The café usually staffs only 10 people on the floor and in the kitchen, which is plenty to keep up with the Sunday morning rush after church and is plenty enough to keep every customer smiling with a full cup of coffee.

“The girls in the front handle the caffeine and the girls in the kitchen handle the love.” Says Nold laughing.

But Kurmenacher admits that it’s not all easy. “Don’t get me wrong, I get ugly at times. When we’re busy watch out!” guaranteeing that she holds a dynamic business.

“We get in our little tiffs, but two minutes later, its back to cheery and fun.” Nold adds.

Mal sees it from a different perspective. He says “the men gossip more than the women” as a lot of hunting and fishing talk comes in.

“Teachers, bus drivers, you name it, we’ve got it!” Barb comments with confidence. 

With a successful family-oriented business, people sometimes wonder why there is only one.

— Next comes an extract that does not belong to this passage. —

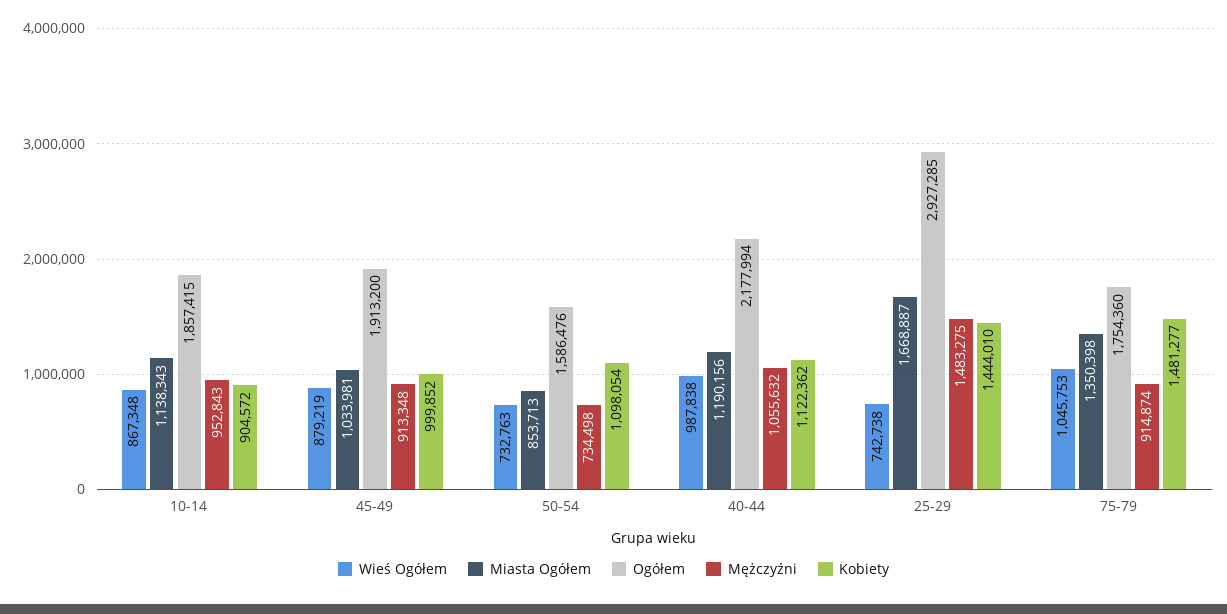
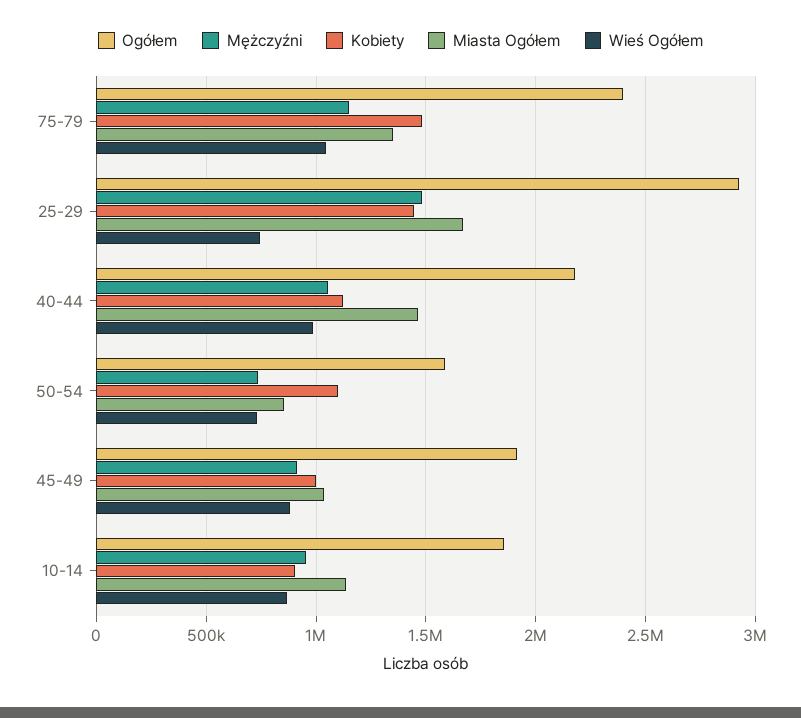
Miasta Ogółem, 40-44: 1190156 -> 1450000
Ogółem, 75-79: 1754360 -> 2400000
Mężczyźni, 75-79: 914874 -> 1150000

But Kurmenacher says, “no way” to expanding Hartbrook Cafe because it would take the uniqueness and thrill of downtown Hartland away—it wouldn’t have the same murals.

Nold says, “It’s a small business, but we’re booming.”

It has gotten to the point where Kurmenacher’s regulars have brought in their own Elkin and pork sausage from hunting; hoping that she will cook something up.

“And I’ll do it for them. I’ll work with them.” She says.

Kurmenacher can add homemade pies for holidays and occasional birthday cakes to the list. “This is what I do for people and that makes them want to come back.”

It’s one thing to keep up a tidy café with great hash browns and 95 personalized mugs, but Kurmenacher makes sure everyone who walks through her door is happy.

“One of my customers actually had came and picked me up out of the kitchen and was spinning me around the restaurant, because I wasn’t giving him his way.” Kurmenacher laughs. “I can tell you what they eat every single day.”

And as the day winds down at just two o’clock in the afternoon, customers can find Mal sometimes finishing up his lunch, and Nold knows why.

“It’s home away from home.” She says. “You can walk in here and it’s comfortable; a café feeling where all your outside worries go away.”

Nold sees Hartbrook Café as one of those places from your childhood that you just don’t forget—like Lauren and every regular who earned their coffee mug and honor in the restaurant.

It may have taken a lot of hard work for Kurmenacher to put so much heart in her Hartland café, but she says that, “the alarm doesn’t wake me up to come here. I just get out of bed every morning.”

Every staff member and every person who walks in becomes a part of Hartbrook Café’s family. One will find that out relatively soon after choosing their seat. More and more people stop by in respects to Lauren and for some legendary hash browns.

Nold promises, “We make sure everyone is taken care of before the doors close.”